Text extracted from each page:

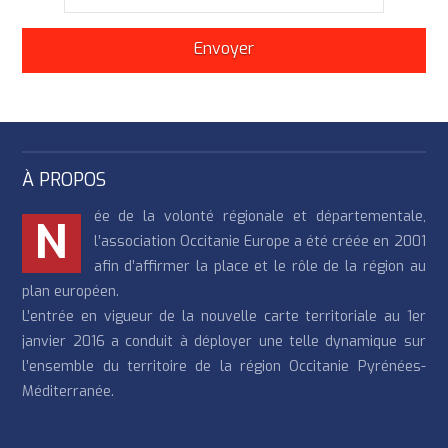
À PROPOS
ée de la volonté régionale et départementale,
N
l’association Occitanie Europe a été créée en 2001
afin d’affirmer la place et le rôle de la région au
plan européen.
L’entrée en vigueur de la nouvelle carte territoriale au 1er
janvier 2016 a conduit à déployer une telle dynamique sur
l’ensemble du territoire de la région Occitanie Pyrénées-
Méditerranée.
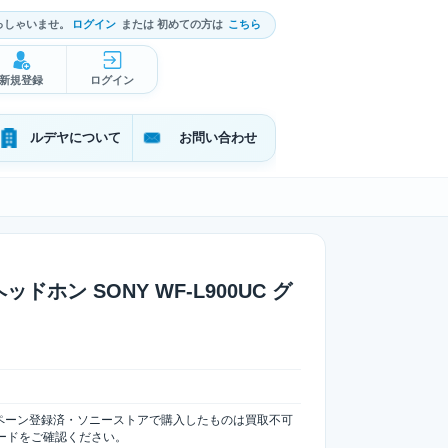
っしゃいませ。
ログイン
または 初めての方は
こちら
新規登録
ログイン
ルデヤについて
お問い合わせ
ッドホン SONY WF-L900UC グ
ペーン登録済・ソニーストアで購入したものは買取不可
コードをご確認ください。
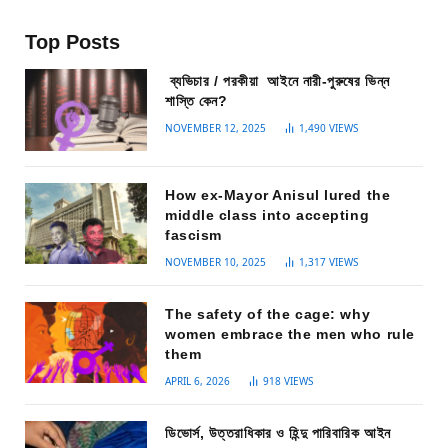
Top Posts
ব্যভিচার / পরকীয়া আইনে নারী-পুরুষের ভিন্ন
শাস্তি কেন?
NOVEMBER 12, 2025
1,490
VIEWS
How ex-Mayor Anisul lured the
middle class into accepting
fascism
NOVEMBER 10, 2025
1,317
VIEWS
The safety of the cage: why
women embrace the men who rule
them
APRIL 6, 2026
918
VIEWS
ডিভোর্স, উত্তরাধিকার ও হিন্দু পারিবারিক আইন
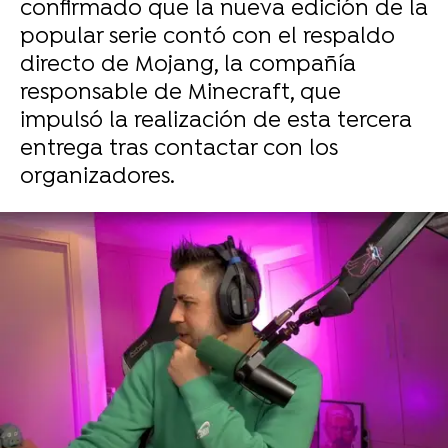
confirmado que la nueva edición de la
popular serie contó con el respaldo
directo de Mojang, la compañía
responsable de Minecraft, que
impulsó la realización de esta tercera
entrega tras contactar con los
organizadores.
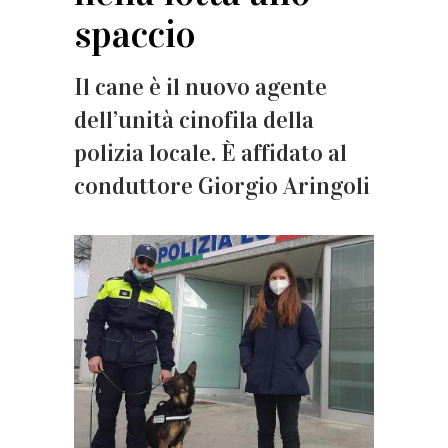
spaccio
Il cane è il nuovo agente
dell’unità cinofila della
polizia locale. È affidato al
conduttore Giorgio Aringoli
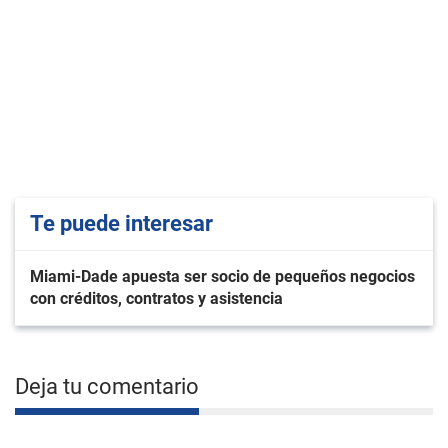
Te puede interesar
Miami-Dade apuesta ser socio de pequeños negocios
con créditos, contratos y asistencia
Deja tu comentario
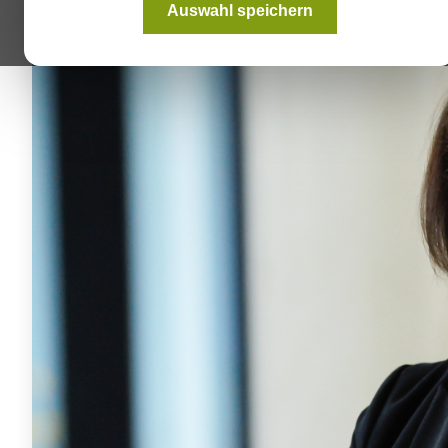
Auswahl speichern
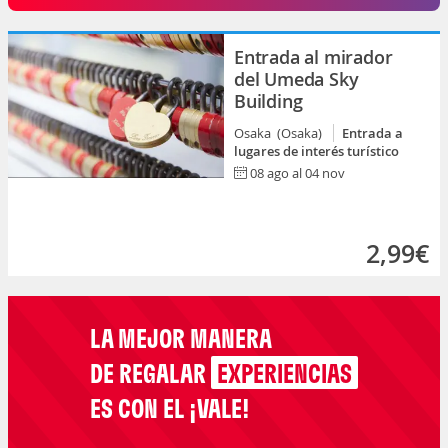
Entrada al mirador
del Umeda Sky
Building
Osaka (Osaka)
Entrada a
lugares de interés turístico
08 ago al 04 nov
2,99€
LA MEJOR MANERA
DE REGALAR
EXPERIENCIAS
ES CON EL ¡VALE!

§ **What you will do**
Repeat the lines read from these items exactly as they appear, leaving the pictures out of your answer.

§ **Completed task**
À PROPOS
ée de la volonté régionale et départementale,
N
l’association Occitanie Europe a été créée en 2001
afin d’affirmer la place et le rôle de la région au
plan européen.
L’entrée en vigueur de la nouvelle carte territoriale au 1er
janvier 2016 a conduit à déployer une telle dynamique sur
l’ensemble du territoire de la région Occitanie Pyrénées-
Méditerranée.
っしゃいませ。
ログイン
または 初めての方は
こちら
新規登録
ログイン
ルデヤについて
お問い合わせ
ッドホン SONY WF-L900UC グ
ペーン登録済・ソニーストアで購入したものは買取不可
コードをご確認ください。
Top Posts
ব্যভিচার / পরকীয়া আইনে নারী-পুরুষের ভিন্ন
শাস্তি কেন?
NOVEMBER 12, 2025
1,490
VIEWS
How ex-Mayor Anisul lured the
middle class into accepting
fascism
NOVEMBER 10, 2025
1,317
VIEWS
The safety of the cage: why
women embrace the men who rule
them
APRIL 6, 2026
918
VIEWS
ডিভোর্স, উত্তরাধিকার ও হিন্দু পারিবারিক আইন
confirmado que la nueva edición de la
popular serie contó con el respaldo
directo de Mojang, la compañía
responsable de Minecraft, que
impulsó la realización de esta tercera
entrega tras contactar con los
organizadores.
spaccio
Il cane è il nuovo agente
dell’unità cinofila della
polizia locale. È affidato al
conduttore Giorgio Aringoli
Te puede interesar
Miami-Dade apuesta ser socio de pequeños negocios
con créditos, contratos y asistencia
Deja tu comentario
Auswahl speichern
Entrada al mirador
del Umeda Sky
Building
Osaka (Osaka)
Entrada a
lugares de interés turístico
08 ago al 04 nov
2,99€
LA MEJOR MANERA
DE REGALAR
EXPERIENCIAS
ES CON EL ¡VALE!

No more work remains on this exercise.